To do: Your task is to find every line in the records that holds the string "Ливорно" and copy it.

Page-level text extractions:
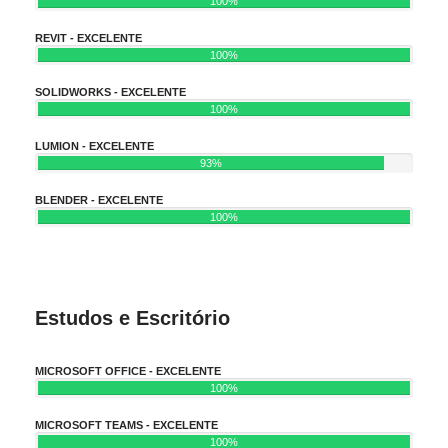
100%
REVIT - EXCELENTE
100%
SOLIDWORKS - EXCELENTE
100%
LUMION - EXCELENTE
93%
BLENDER - EXCELENTE
100%
Estudos e Escritório
MICROSOFT OFFICE - EXCELENTE
100%
MICROSOFT TEAMS - EXCELENTE
100%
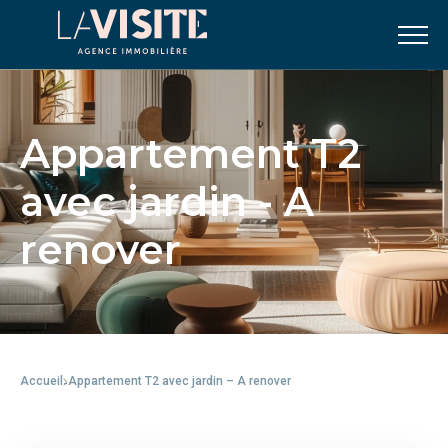
Appartement T2
avec jardin - A
renover
Accueil
Appartement T2 avec jardin – A renover
-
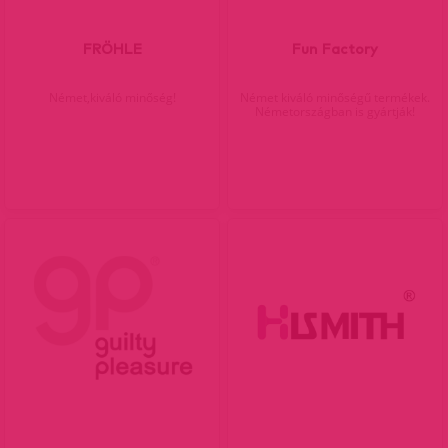
FRÖHLE
Fun Factory
Német,kiváló minőség!
Német kiváló minőségű termékek.
Németországban is gyártják!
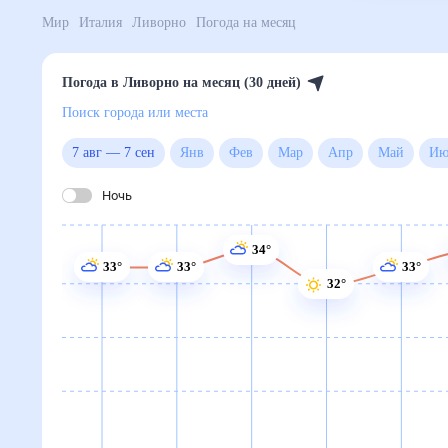
Мир
Италия
Ливорно
Погода на месяц
Погода в Ливорно на месяц (30 дней)
Поиск города или места
7 авг
—
7 сен
Янв
Фев
Мар
Апр
Май
Ночь
34°
33°
33°
33°
32°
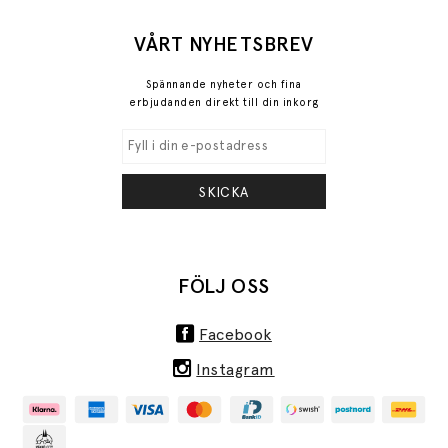
VÅRT NYHETSBREV
Spännande nyheter och fina
erbjudanden direkt till din inkorg
SKICKA
FÖLJ OSS
Facebook
Instagram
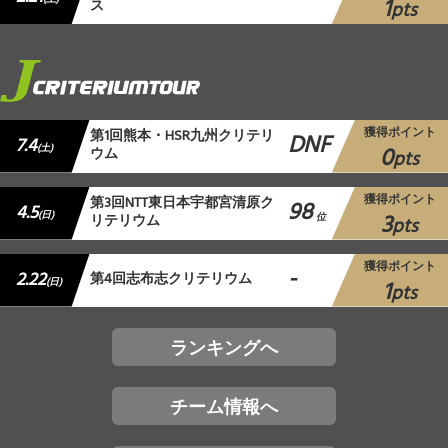
1
ス
pts
獲得ポイント
第1回熊本・HSR九州クリテリ
DNF
7.4
0
(土)
ウム
pts
獲得ポイント
第3回NTT東日本宇都宮清原ク
98
4.5
3
(日)
リテリウム
位
pts
獲得ポイント
-
2.22
第4回志布志クリテリウム
1
(日)
pts
ランキングへ
チーム情報へ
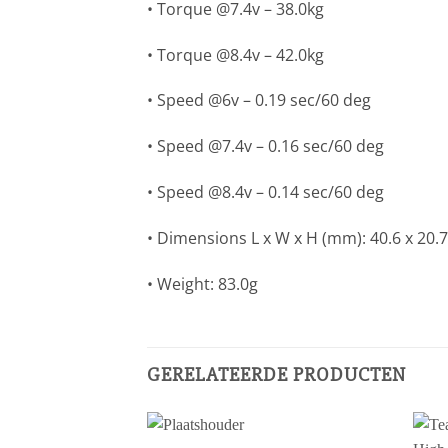
• Torque @7.4v – 38.0kg
• Torque @8.4v – 42.0kg
• Speed @6v – 0.19 sec/60 deg
• Speed @7.4v – 0.16 sec/60 deg
• Speed @8.4v – 0.14 sec/60 deg
• Dimensions L x W x H (mm): 40.6 x 20.7
• Weight: 83.0g
GERELATEERDE PRODUCTEN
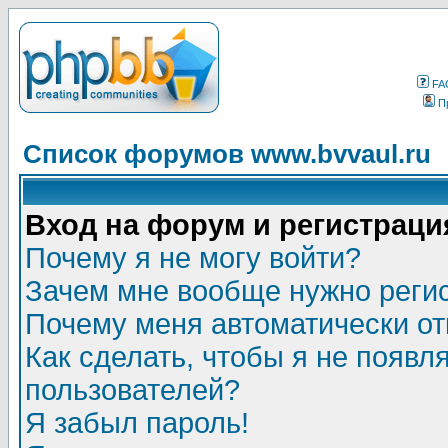
FA
П
Список форумов www.bvvaul.ru
Вход на форум и регистраци
Почему я не могу войти?
Зачем мне вообще нужно реги
Почему меня автоматически о
Как сделать, чтобы я не появл
пользователей?
Я забыл пароль!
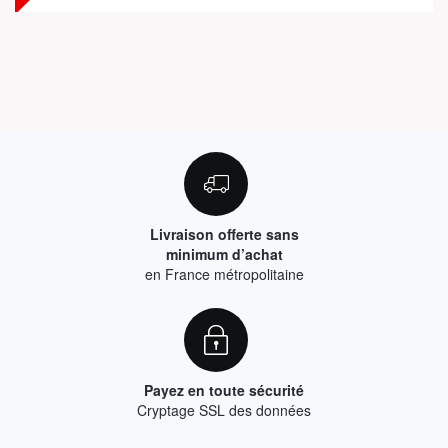
Livraison offerte sans
minimum d’achat
en France métropolitaine
Payez en toute sécurité
Cryptage SSL des données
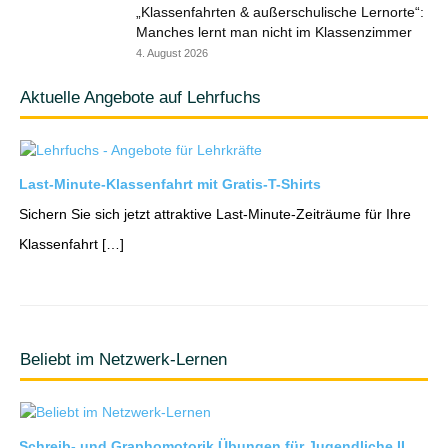
„Klassenfahrten & außerschulische Lernorte“:
Manches lernt man nicht im Klassenzimmer
4. August 2026
Aktuelle Angebote auf Lehrfuchs
Last-Minute-Klassenfahrt mit Gratis-T-Shirts
Sichern Sie sich jetzt attraktive Last-Minute-Zeiträume für Ihre
Klassenfahrt […]
Beliebt im Netzwerk-Lernen
Schreib- und Graphomotorik Übungen für Jugendliche II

Task response:
Ливорно
Погода в Ливорно на месяц (30 дней)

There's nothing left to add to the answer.